* [Assigned task]: Reproduce the piece on New Orleans charter schools below in full, word for word.

* [Provided text]:
Celebrating Ten Years of Post-Katrina, New Orleans Charters– And You Are Not Invited | deutsch29

Celebrating Ten Years of Post-Katrina, New Orleans Charters– And You Are Not Invited | deutsch29:

Celebrating Ten Years of Post-Katrina, New Orleans Charters– And You Are Not Invited

December 26, 2014



In modern America, when it comes to selling a product, the question of whether the product actually works as promised becomes irrelevant. The narrow concern for the profit-driven ends with effectively marketing the product.

Sales result from effective marketing– not the least of which is repeatedly telling the consumer that the product works.

Tell consumers that the product works. Tell them repeatedly.

They then mistake repetition for truth, and voila! the product moves off of the retailer’s shelf.

This is the story of the now-all-charter Recovery School District (RSD) in New Orleans: It is an inferior product that continues to be pushed as a nationwide model of charter school success, yet it is a failure. A flop. Nothing more than marketing hype.

* [Supplied data]:
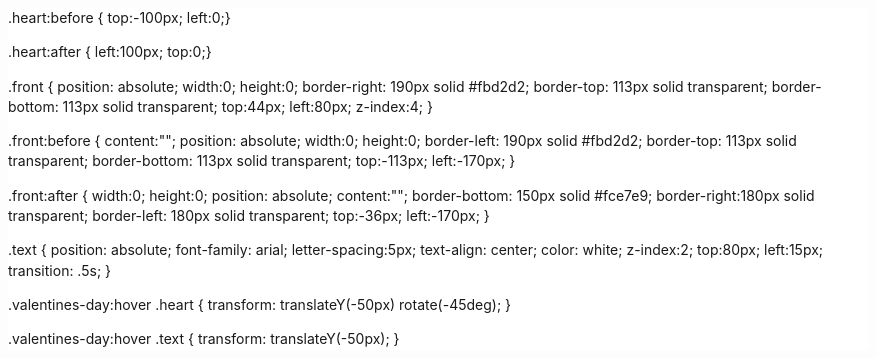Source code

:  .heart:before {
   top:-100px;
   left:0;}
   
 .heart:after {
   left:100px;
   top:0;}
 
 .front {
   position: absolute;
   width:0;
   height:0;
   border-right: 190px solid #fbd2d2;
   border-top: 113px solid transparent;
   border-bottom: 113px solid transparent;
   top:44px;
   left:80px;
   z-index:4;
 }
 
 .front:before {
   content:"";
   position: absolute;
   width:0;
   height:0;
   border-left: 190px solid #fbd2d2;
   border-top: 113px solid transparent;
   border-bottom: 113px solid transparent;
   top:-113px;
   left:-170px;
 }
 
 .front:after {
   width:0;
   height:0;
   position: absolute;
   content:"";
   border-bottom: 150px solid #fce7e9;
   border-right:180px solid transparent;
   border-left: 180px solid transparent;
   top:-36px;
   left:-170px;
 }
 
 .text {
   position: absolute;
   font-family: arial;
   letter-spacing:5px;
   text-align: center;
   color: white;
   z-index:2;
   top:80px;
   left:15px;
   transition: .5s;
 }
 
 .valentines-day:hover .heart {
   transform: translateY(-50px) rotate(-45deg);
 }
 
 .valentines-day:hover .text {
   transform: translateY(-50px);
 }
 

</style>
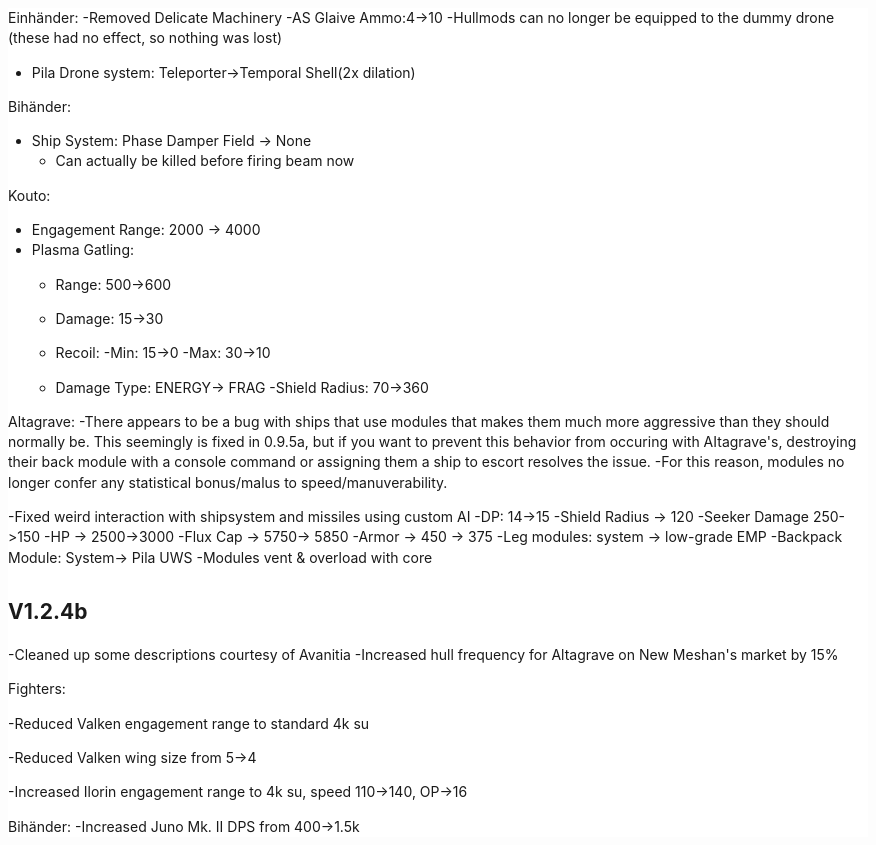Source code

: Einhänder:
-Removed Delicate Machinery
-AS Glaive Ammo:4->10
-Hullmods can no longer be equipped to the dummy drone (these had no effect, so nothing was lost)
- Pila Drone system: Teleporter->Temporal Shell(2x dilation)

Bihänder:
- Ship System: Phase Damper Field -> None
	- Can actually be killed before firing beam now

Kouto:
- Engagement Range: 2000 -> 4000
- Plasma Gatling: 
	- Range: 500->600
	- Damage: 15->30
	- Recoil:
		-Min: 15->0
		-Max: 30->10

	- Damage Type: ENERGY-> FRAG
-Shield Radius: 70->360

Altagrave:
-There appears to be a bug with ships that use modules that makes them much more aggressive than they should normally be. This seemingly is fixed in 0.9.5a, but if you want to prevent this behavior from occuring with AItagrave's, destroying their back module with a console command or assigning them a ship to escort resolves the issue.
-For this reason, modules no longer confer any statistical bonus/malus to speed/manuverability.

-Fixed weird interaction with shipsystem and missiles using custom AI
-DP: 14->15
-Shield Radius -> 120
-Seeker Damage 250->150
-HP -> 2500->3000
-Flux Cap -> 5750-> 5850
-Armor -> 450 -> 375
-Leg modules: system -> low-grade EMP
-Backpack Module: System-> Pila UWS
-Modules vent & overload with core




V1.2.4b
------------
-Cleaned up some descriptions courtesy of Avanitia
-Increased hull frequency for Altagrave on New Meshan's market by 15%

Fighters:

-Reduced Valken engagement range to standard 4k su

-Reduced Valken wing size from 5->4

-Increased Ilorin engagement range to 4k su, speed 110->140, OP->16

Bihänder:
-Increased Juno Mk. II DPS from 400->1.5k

* [Written answer]:
Celebrating Ten Years of Post-Katrina, New Orleans Charters– And You Are Not Invited | deutsch29

Celebrating Ten Years of Post-Katrina, New Orleans Charters– And You Are Not Invited | deutsch29:

Celebrating Ten Years of Post-Katrina, New Orleans Charters– And You Are Not Invited

December 26, 2014



In modern America, when it comes to selling a product, the question of whether the product actually works as promised becomes irrelevant. The narrow concern for the profit-driven ends with effectively marketing the product.

Sales result from effective marketing– not the least of which is repeatedly telling the consumer that the product works.

Tell consumers that the product works. Tell them repeatedly.

They then mistake repetition for truth, and voila! the product moves off of the retailer’s shelf.

This is the story of the now-all-charter Recovery School District (RSD) in New Orleans: It is an inferior product that continues to be pushed as a nationwide model of charter school success, yet it is a failure. A flop. Nothing more than marketing hype.